Dataset for: Bayesian Finite Population Modeling for Spatial Process Settings
datasetposted on 23.11.2019 by Alec M. Chan-Golston, Sudipto Banerjee, Mark S. Handcock
Datasets usually provide raw data for analysis. This raw data often comes in spreadsheet form, but can be any collection of data, on which analysis can be performed.
We develop a Bayesian model-based approach to finite population estimation accounting for spatial dependence. Our innovation here is a framework that achieves inference for finite population quantities in spatial process settings. A key distinction from the small area estimation setting is that we analyze finite populations referenced by their geographic coordinates (point-referenced data).
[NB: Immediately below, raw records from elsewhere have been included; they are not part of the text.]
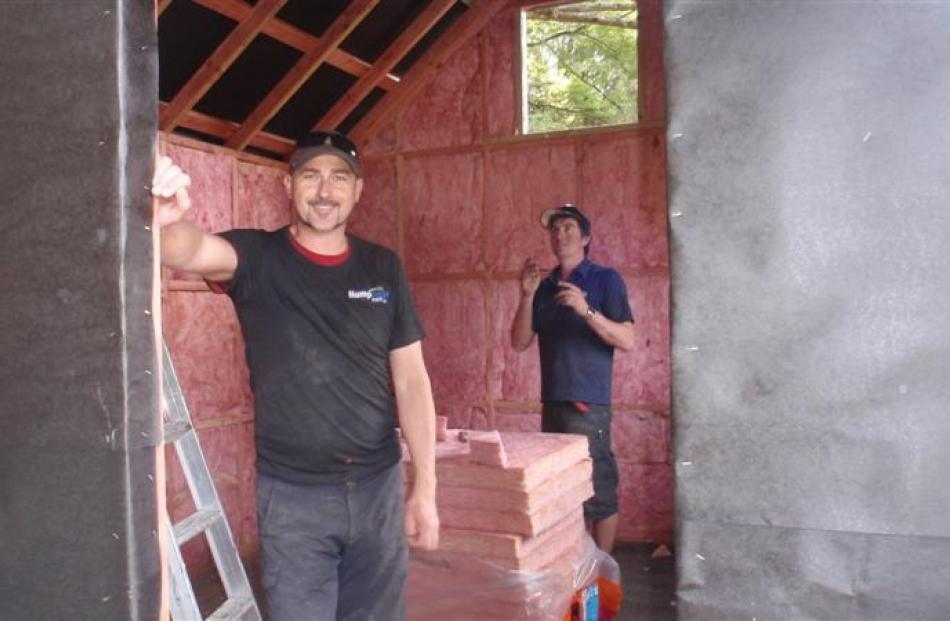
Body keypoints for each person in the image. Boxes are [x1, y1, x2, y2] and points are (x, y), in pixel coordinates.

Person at [151, 131, 439, 621]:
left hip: (378, 491)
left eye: (338, 178)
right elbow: (187, 250)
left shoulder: (383, 268)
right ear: (289, 185)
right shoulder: (257, 258)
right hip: (294, 500)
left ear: (358, 190)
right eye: (311, 175)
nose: (325, 191)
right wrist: (168, 217)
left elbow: (412, 381)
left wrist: (425, 488)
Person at [510, 203, 635, 554]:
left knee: (600, 494)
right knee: (565, 493)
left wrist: (587, 310)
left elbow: (627, 339)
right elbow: (518, 342)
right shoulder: (545, 286)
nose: (559, 235)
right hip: (552, 405)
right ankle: (577, 566)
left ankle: (602, 571)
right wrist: (527, 295)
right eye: (554, 230)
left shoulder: (605, 279)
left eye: (567, 228)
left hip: (588, 406)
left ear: (585, 238)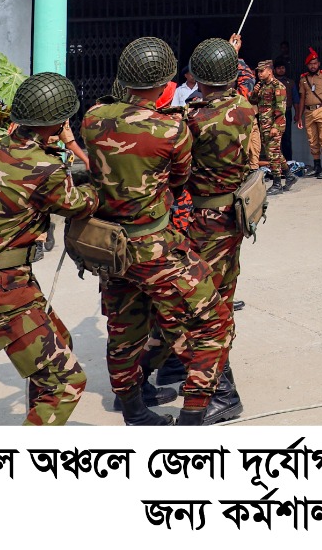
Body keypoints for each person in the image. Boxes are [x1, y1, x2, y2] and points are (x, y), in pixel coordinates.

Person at [82, 38, 229, 425]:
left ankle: (134, 411)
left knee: (123, 330)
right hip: (153, 248)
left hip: (110, 248)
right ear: (166, 83)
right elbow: (180, 181)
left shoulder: (93, 118)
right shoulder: (171, 131)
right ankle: (194, 415)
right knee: (214, 323)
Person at [0, 73, 100, 425]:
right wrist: (73, 146)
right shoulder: (46, 168)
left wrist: (57, 143)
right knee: (67, 382)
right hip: (1, 289)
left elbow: (39, 175)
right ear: (58, 122)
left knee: (60, 343)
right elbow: (85, 201)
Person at [180, 37, 260, 423]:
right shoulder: (244, 107)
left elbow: (177, 171)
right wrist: (234, 53)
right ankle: (205, 375)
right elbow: (240, 79)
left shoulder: (193, 119)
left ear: (198, 76)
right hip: (234, 217)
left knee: (203, 308)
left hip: (205, 223)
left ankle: (222, 391)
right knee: (223, 297)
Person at [252, 59, 293, 195]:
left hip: (274, 124)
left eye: (262, 71)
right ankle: (289, 175)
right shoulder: (262, 86)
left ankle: (277, 183)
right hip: (264, 124)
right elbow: (253, 101)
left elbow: (281, 109)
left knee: (272, 154)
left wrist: (276, 126)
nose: (259, 74)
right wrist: (254, 92)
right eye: (258, 71)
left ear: (270, 71)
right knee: (275, 152)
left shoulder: (278, 86)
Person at [297, 48, 322, 179]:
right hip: (308, 112)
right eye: (310, 64)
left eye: (315, 63)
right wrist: (299, 116)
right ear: (307, 65)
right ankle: (317, 167)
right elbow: (302, 98)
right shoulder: (303, 78)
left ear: (318, 64)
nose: (313, 66)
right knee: (312, 140)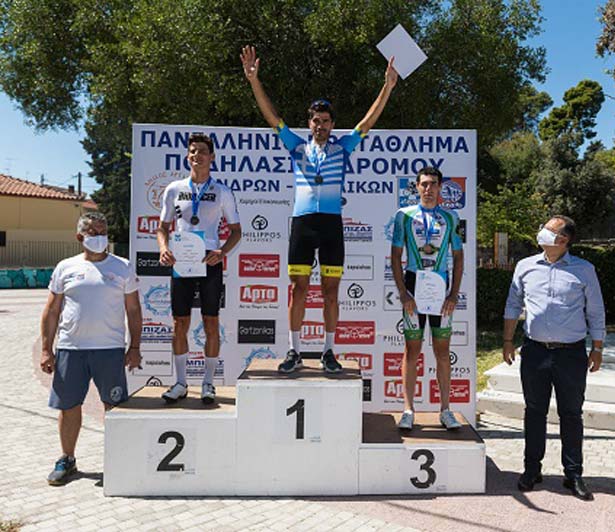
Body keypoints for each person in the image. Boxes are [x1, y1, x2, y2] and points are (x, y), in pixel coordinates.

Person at [240, 45, 398, 374]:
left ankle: (328, 351)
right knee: (298, 289)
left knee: (331, 292)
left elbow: (367, 122)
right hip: (302, 224)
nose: (320, 125)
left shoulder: (344, 148)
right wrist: (254, 81)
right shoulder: (296, 147)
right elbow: (271, 117)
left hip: (330, 225)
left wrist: (387, 87)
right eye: (315, 120)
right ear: (309, 123)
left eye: (325, 121)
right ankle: (294, 351)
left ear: (332, 124)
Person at [502, 215, 605, 500]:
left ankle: (573, 474)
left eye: (549, 229)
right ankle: (531, 469)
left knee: (571, 414)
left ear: (563, 240)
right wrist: (507, 341)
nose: (542, 232)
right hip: (534, 351)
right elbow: (513, 304)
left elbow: (596, 311)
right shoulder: (525, 266)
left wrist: (598, 348)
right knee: (534, 412)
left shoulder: (584, 270)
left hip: (571, 353)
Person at [40, 212, 142, 485]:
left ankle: (119, 461)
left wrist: (135, 347)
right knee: (69, 406)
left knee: (114, 406)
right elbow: (52, 310)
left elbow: (133, 310)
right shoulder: (65, 267)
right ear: (80, 237)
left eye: (103, 232)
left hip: (109, 350)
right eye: (93, 233)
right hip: (71, 348)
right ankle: (67, 459)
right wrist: (46, 349)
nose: (100, 238)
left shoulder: (123, 266)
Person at [157, 133, 242, 404]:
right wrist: (163, 248)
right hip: (181, 260)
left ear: (212, 157)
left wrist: (222, 252)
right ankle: (181, 382)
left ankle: (208, 383)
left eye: (203, 151)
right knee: (179, 322)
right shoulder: (174, 189)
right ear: (187, 156)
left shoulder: (222, 191)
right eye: (193, 151)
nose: (197, 155)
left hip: (209, 261)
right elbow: (162, 227)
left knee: (211, 322)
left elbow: (237, 231)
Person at [390, 167, 464, 430]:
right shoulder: (404, 216)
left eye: (433, 184)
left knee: (442, 351)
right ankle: (408, 409)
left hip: (440, 287)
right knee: (412, 349)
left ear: (440, 187)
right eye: (424, 184)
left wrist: (453, 294)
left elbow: (458, 257)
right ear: (417, 187)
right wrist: (403, 292)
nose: (428, 189)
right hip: (413, 285)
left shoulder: (451, 217)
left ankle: (445, 410)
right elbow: (395, 256)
Specifically, we consider a two-stage sampling design in which the primary units are geographic regions, the secondary units are point-referenced locations, and the measured values are assumed to be a partial realization of a spatial process. Traditional geostatistical models do not account for variation attributable to finite population sampling designs, which can impair inferential performance. On the other hand, design-based estimates will ignore the spatial dependence in the finite population. This motivates the introduction of geostatistical processes that will enable inference at arbitrary locations in our domain of interest.We demonstrate using simulation experiments that process-based finite population sampling models considerably improve model fit and inference over models that fail to account for spatial correlation. Furthermore, the process based models offer richer inference with spatially interpolated maps over the entire region. We reinforce these improvements and demonstrate scalable inference for groundwater Nitrate levels in the population of California Central Valley wells by offering estimates of mean Nitrate levels and their spatially interpolated maps.